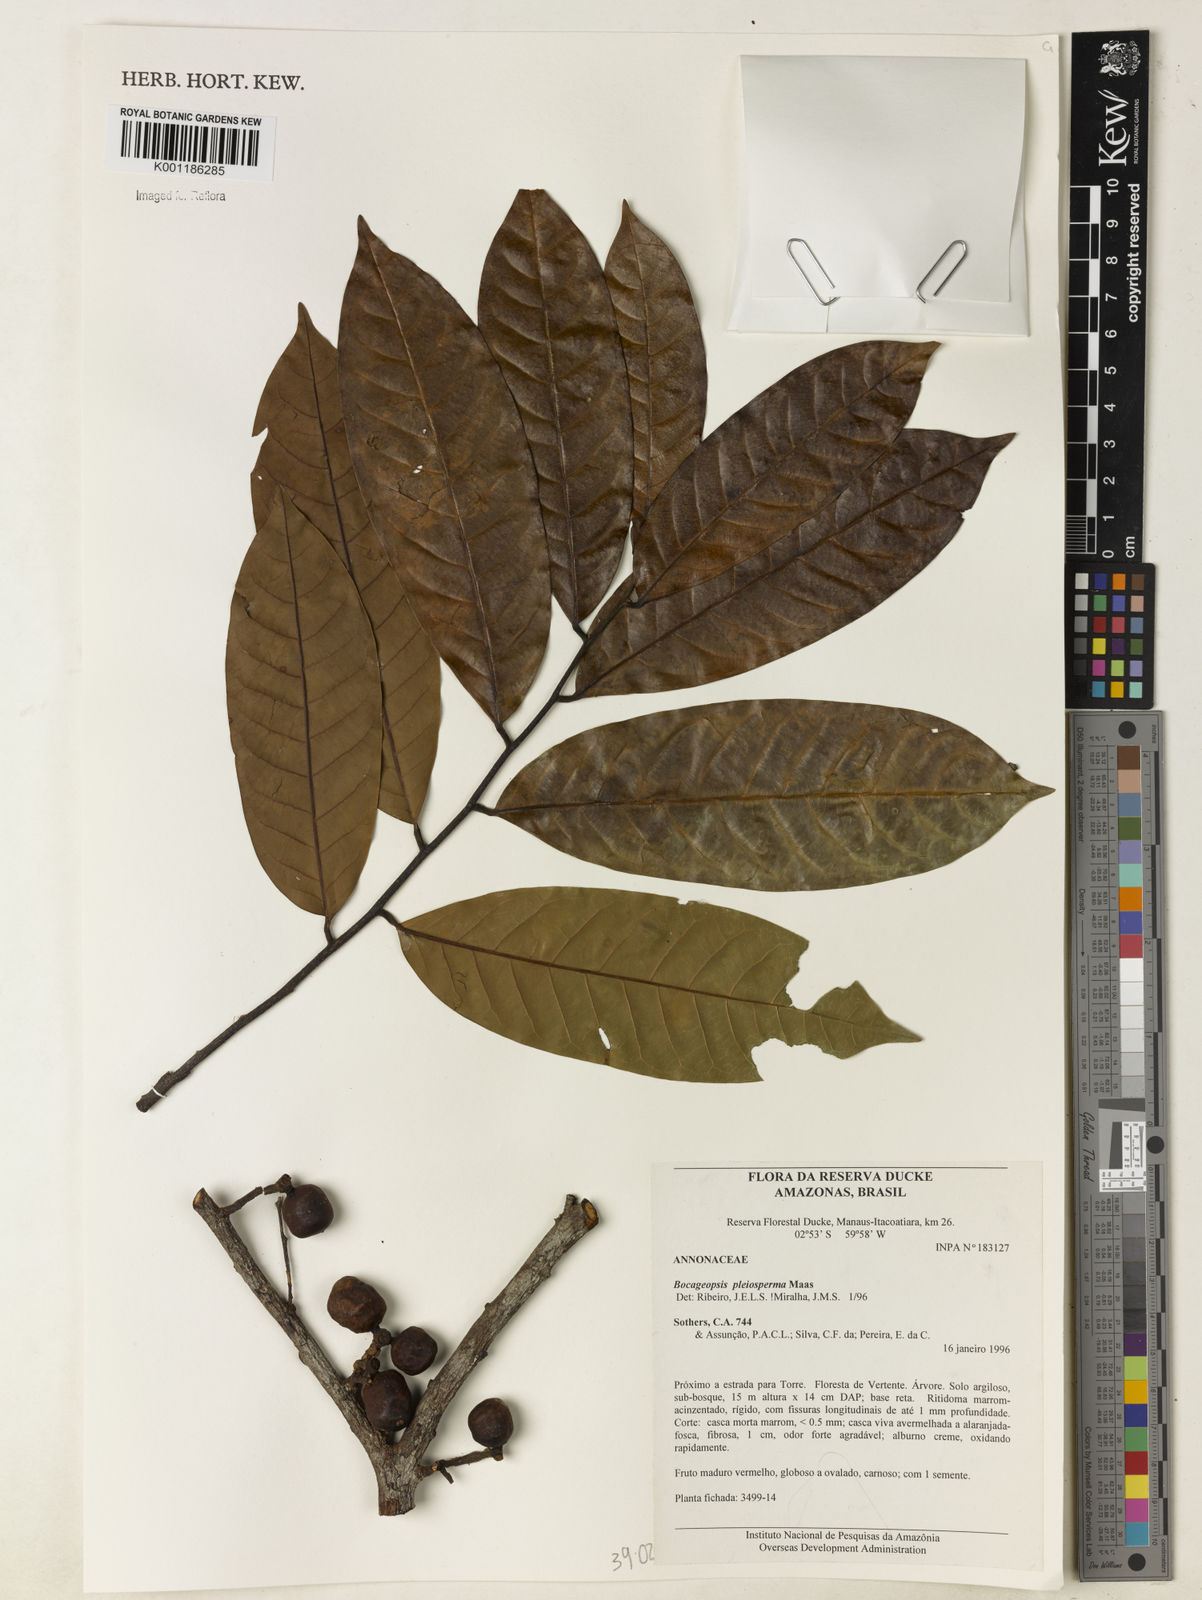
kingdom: Plantae
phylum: Tracheophyta
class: Magnoliopsida
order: Magnoliales
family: Annonaceae
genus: Bocageopsis
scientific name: Bocageopsis pleiosperma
==*==
**Problem to solve**
Copy every line of the material above verbatim, omitting the picture.

**Task response**
kingdom: Plantae
phylum: Tracheophyta
class: Magnoliopsida
order: Magnoliales
family: Annonaceae
genus: Bocageopsis
scientific name: Bocageopsis pleiosperma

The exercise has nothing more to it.